The first process is reading a file. Data will be read and buffered into a two-dimensional vector. The first dimension represents rows or lines of the file. The second dimension represents characters in each line. Vector is allocated in advance, and the allocation size roughly is the number of rows in the file.
For example, given file input.csv
USR:cxm,03d
USR:lsk,03d
will be converted to
{
{'U'}, {'S'}, {'R'}, {':'}, {'c'}, {'x'}, {'m'}. {','}, {'0'}, {'3'}, {'d'},
{'U'}, {'S'}, {'R'}, {':'}, {'l'}, {'s'}, {'k'}. {','}, {'0'}, {'3'}, {'d'}
}
After the file was read and converted into the two-dimensional vector, each row of the vector will be partitioned into buckets by considering the iteration of each column. The first iteration, the last index of CUID, will be regarded for distributing into buckets. Also, the second last index of CUID will be considered for the second iteration.
The number of buckets will be considered by the number of threads equal to the cores.

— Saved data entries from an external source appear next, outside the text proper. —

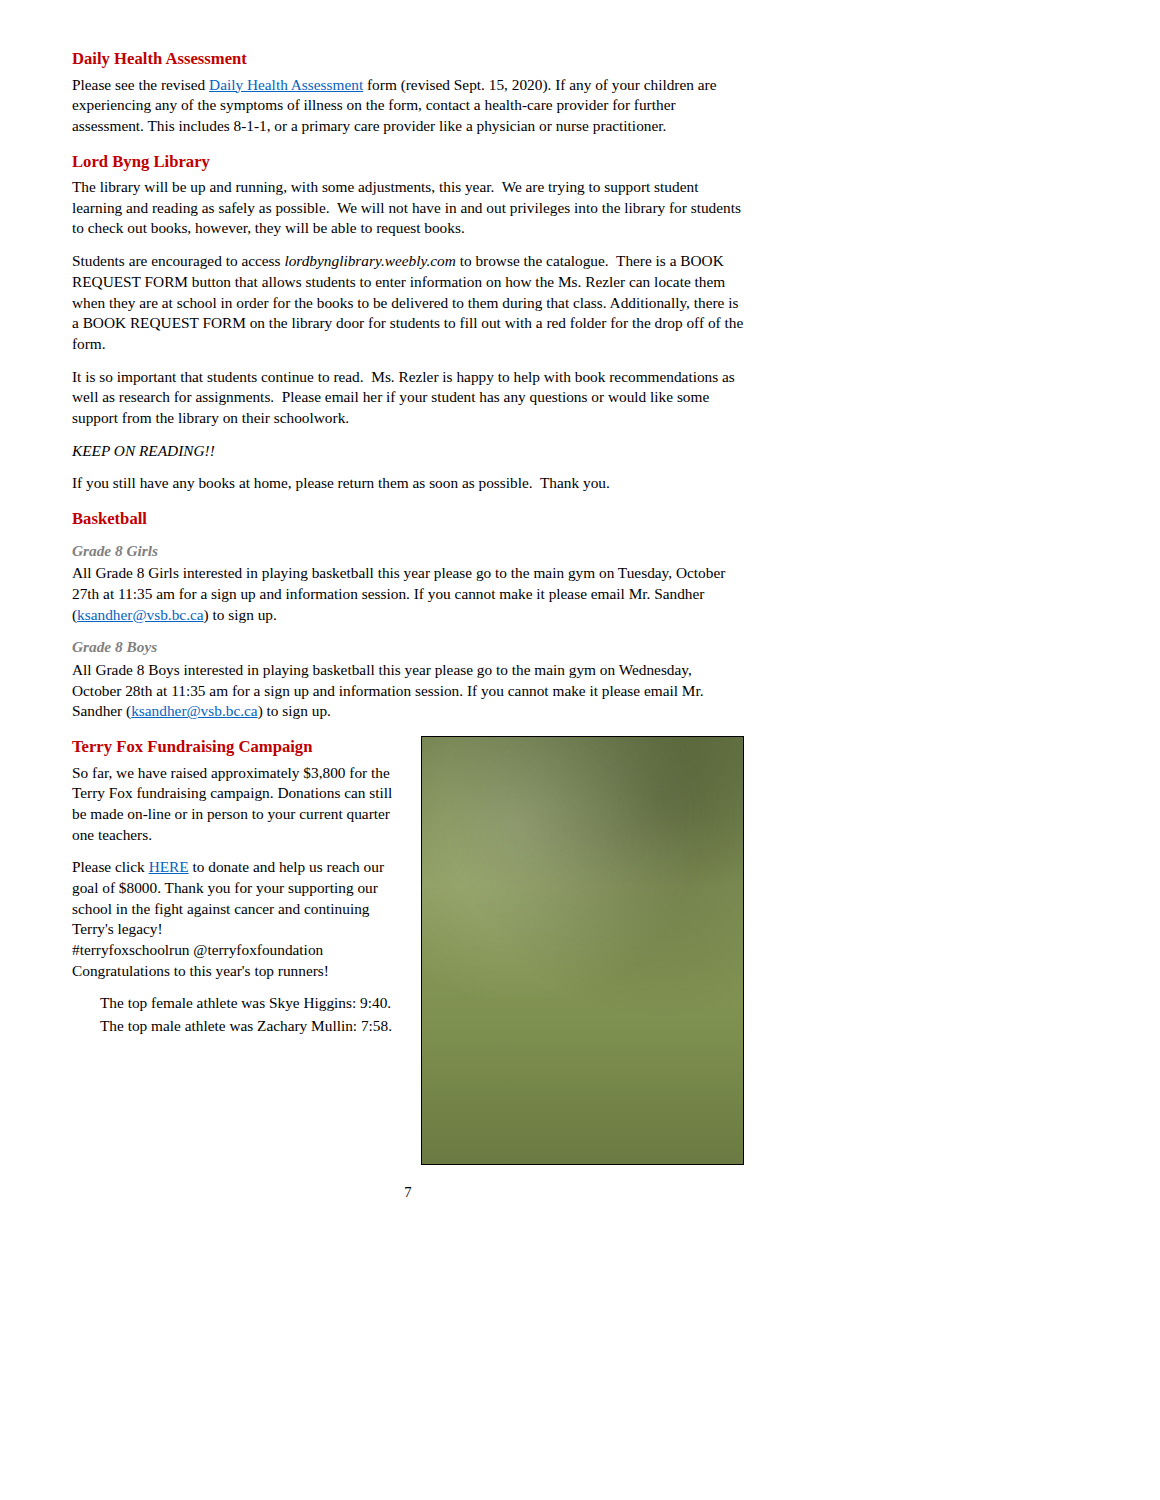Daily Health Assessment
Please see the revised Daily Health Assessment form (revised Sept. 15, 2020). If any of your children are experiencing any of the symptoms of illness on the form, contact a health-care provider for further assessment. This includes 8-1-1, or a primary care provider like a physician or nurse practitioner.
Lord Byng Library
The library will be up and running, with some adjustments, this year. We are trying to support student learning and reading as safely as possible. We will not have in and out privileges into the library for students to check out books, however, they will be able to request books.
Students are encouraged to access lordbynglibrary.weebly.com to browse the catalogue. There is a BOOK REQUEST FORM button that allows students to enter information on how the Ms. Rezler can locate them when they are at school in order for the books to be delivered to them during that class. Additionally, there is a BOOK REQUEST FORM on the library door for students to fill out with a red folder for the drop off of the form.
It is so important that students continue to read. Ms. Rezler is happy to help with book recommendations as well as research for assignments. Please email her if your student has any questions or would like some support from the library on their schoolwork.
KEEP ON READING!!
If you still have any books at home, please return them as soon as possible. Thank you.
Basketball
Grade 8 Girls
All Grade 8 Girls interested in playing basketball this year please go to the main gym on Tuesday, October 27th at 11:35 am for a sign up and information session. If you cannot make it please email Mr. Sandher (ksandher@vsb.bc.ca) to sign up.
Grade 8 Boys
All Grade 8 Boys interested in playing basketball this year please go to the main gym on Wednesday, October 28th at 11:35 am for a sign up and information session. If you cannot make it please email Mr. Sandher (ksandher@vsb.bc.ca) to sign up.
Terry Fox Fundraising Campaign
So far, we have raised approximately $3,800 for the Terry Fox fundraising campaign. Donations can still be made on-line or in person to your current quarter one teachers.
Please click HERE to donate and help us reach our goal of $8000. Thank you for your supporting our school in the fight against cancer and continuing Terry's legacy!
#terryfoxschoolrun @terryfoxfoundation
Congratulations to this year's top runners!
The top female athlete was Skye Higgins: 9:40.
The top male athlete was Zachary Mullin: 7:58.
Photograph of two students standing on a grassy field wearing Terry Fox Run t-shirts.
7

The first bucket will contain only numbers 0-9, and the others will equally have 26/(number_of_bucket - 1).
For example, if there are 4 cores, there will be 4 buckets:
- The first bucket contains
0-9
- The second bucket contains
a-h
- The third bucket contains
i-p
- The last one contains
q-z
A secondary index is introduced to optimise a memory usage, which is buckets_index
. buckets_index
is an array that points to the last index of each bucket.
For example,
vector<int> buckets_index { 2, 5, 7, 19 };
The last row's index of the first bucket is 2, and the last row's index of the second bucket is 5.
Local sort is an element sorting in the bucket by swapping rows in the bucket in ascending order. Each thread will process only one bucket. After characters are distributed into buckets, threads will be mapped to a bucket. Then, threads will start to sort concerning an iteration number. For example, the first iteration will sort the last position of CUID.
The programme will convert a two-dimensional vector into a file. The first dimension of the vector will be the file's row, and the second dimension of the vector will be a column. The file will be written sequentially.
- C++ 17
- GCC Compiler
- 500MB of Memory (at least for 1m rows)
- Use terminal
g++ -std=c++17 ./src/index.cpp -pthread -o ./.src/index && ./.src/index
- Use shell script
./run.sh
- Use docker-compose
docker-compose up
Configuaration can be done in config.hpp
file
Varaiable | Description |
---|---|
START_INDEX | The first index of CUID |
ALLOC_ROW_SIZE | A number of file's row. Used for vector's allocation |
ALLOC_COL_SIZE | The length of each row. Used for vector's allocation |
FILE_IN | The name of an input file with extension |
FILE_OUT | The name of an output file with extension |